A new antibiotic that kills large numbers of resistant bacteria
In the world of bacteriathe most dangerous are those who have acquired a antibiotic resistance. This is a real threat to humans since such bacteria could spread unstoppably. As part of the research to find a way to combat these organisms nicknamed “superbugs”scientists have discovered a new antibiotic who seems to be able to kill them.
Bacteria are rapidly evolving organisms. When faced with dangers like antibiotics, the strongest can survive and multiply. Thus, the entire population may eventually become resistant to antibiotics. Gram-negative bacteriain particular, represent a real problem because they can defend themselves thanks to thicker cell membranes and molecular pumps that repel drugs.
In a new study, scientists used an existing antibiotic which is effective against Gram-positive bacteria. They adapted it thanks to a series of structural changes for make it stronger against gram-negative strains.

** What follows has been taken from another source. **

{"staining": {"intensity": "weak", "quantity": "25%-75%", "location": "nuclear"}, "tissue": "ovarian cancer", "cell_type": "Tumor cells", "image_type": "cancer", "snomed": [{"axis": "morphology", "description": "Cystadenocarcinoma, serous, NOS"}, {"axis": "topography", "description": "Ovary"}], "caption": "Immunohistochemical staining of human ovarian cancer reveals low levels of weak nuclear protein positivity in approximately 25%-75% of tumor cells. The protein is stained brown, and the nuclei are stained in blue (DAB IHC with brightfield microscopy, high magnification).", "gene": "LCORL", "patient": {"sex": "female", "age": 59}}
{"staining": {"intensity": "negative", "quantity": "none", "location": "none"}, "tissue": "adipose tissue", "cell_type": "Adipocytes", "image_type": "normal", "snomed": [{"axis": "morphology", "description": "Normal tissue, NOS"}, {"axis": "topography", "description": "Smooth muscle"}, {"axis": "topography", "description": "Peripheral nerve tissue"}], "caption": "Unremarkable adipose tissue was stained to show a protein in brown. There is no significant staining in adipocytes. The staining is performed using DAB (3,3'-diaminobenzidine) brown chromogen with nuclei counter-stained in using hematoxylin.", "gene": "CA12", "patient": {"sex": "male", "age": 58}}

Among the modified components, one drug in particular produced the best results. This drug candidate is called fabimycin and it worked on more than 200 settlements clinically isolated from antibiotic resistant bacteria. Among these colonies there was a total of 54 strains of bacteria like E.coli, Klebsiella pneumoniae and Acinetobacter baumannii.
In tests with mice, fabimycin was able to cure cases of pneumonia and urinary tract infections involving antibiotic resistant bacteria. The drug reduced the amount of bacteria to levels lower than before the infection.
Preserves the good bacteria
One of the big advantages of fabimycin is thatshe was relatively selective during the experiments. She has in fact left certain types of harmless bacteria intact. It is there of great progress compared to other antibiotics which are known to destroy large numbers of helpful microbiome bacteria, which can lead to a wide variety of side effects.
Further studies are needed before fabimycin becomes a mainstream drug, but in any case, these early results promise a whole new way to fight superbugs.